When a line of the entries contains "pinky", please list that line.

## Data to examine
━━━━

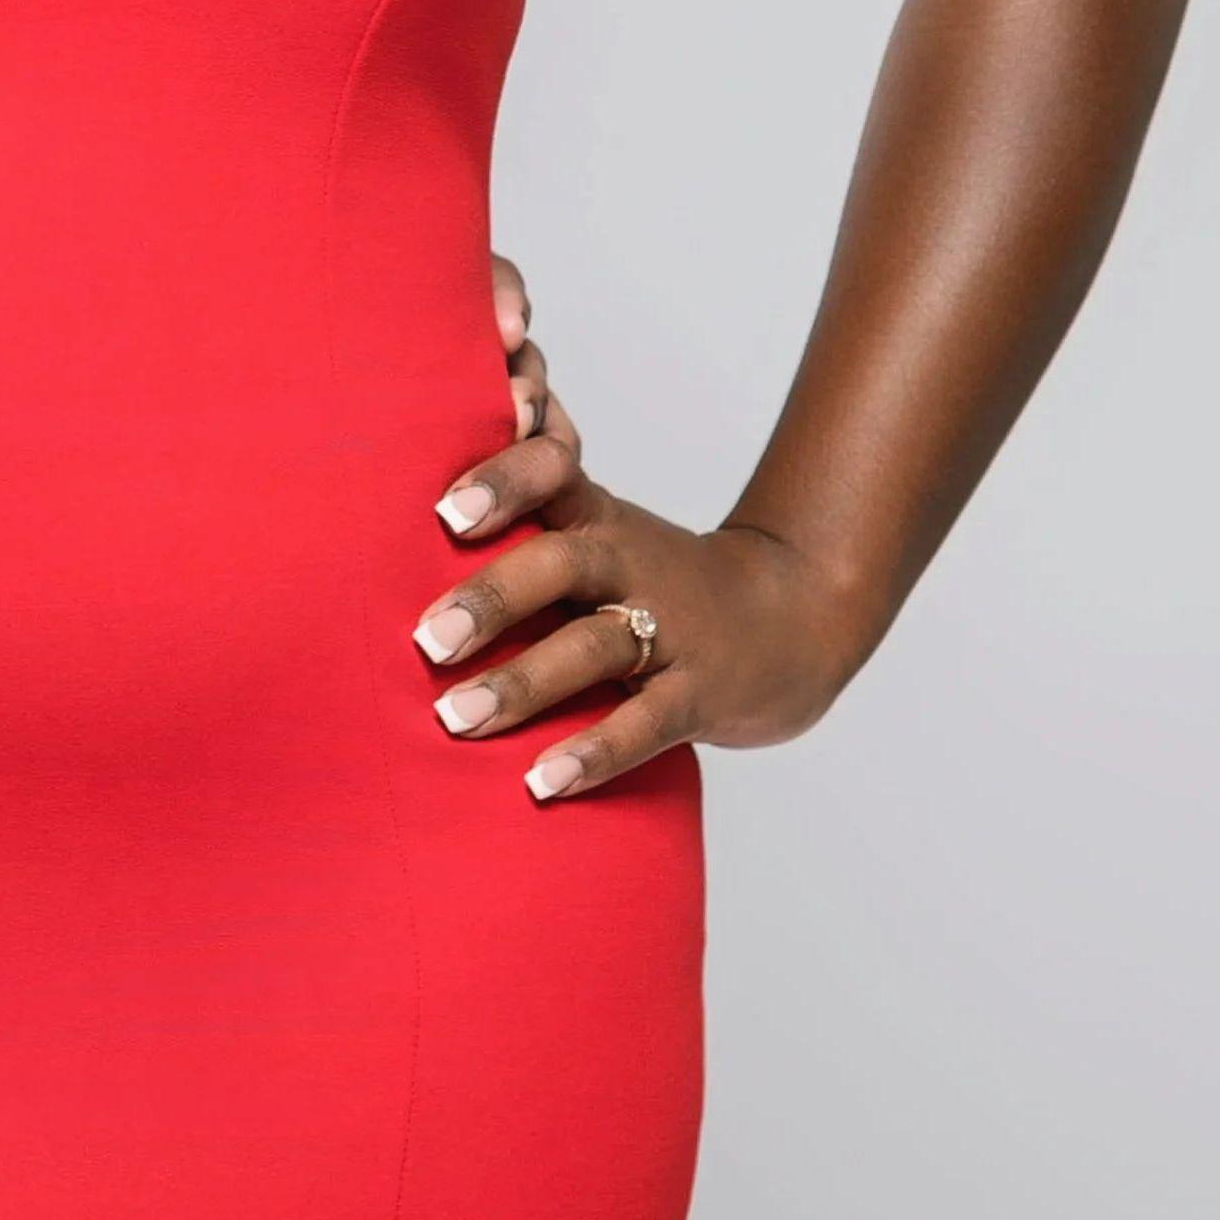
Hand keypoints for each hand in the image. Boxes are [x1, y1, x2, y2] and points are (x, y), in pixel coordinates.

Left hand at [411, 252, 863, 800]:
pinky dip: (594, 752)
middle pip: (563, 566)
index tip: (445, 510)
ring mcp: (670, 631)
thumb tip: (441, 437)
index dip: (505, 484)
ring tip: (454, 719)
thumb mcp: (600, 521)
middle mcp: (630, 566)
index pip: (552, 479)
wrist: (795, 616)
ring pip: (594, 650)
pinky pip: (645, 724)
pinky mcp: (699, 695)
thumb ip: (525, 489)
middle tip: (424, 638)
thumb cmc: (656, 572)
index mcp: (597, 519)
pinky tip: (542, 782)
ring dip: (523, 685)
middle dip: (493, 599)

━━━━

## Written solution
pinky dip: (594, 752)
pinky pip: (645, 724)
pinky mcp: (699, 695)
pinky tip: (542, 782)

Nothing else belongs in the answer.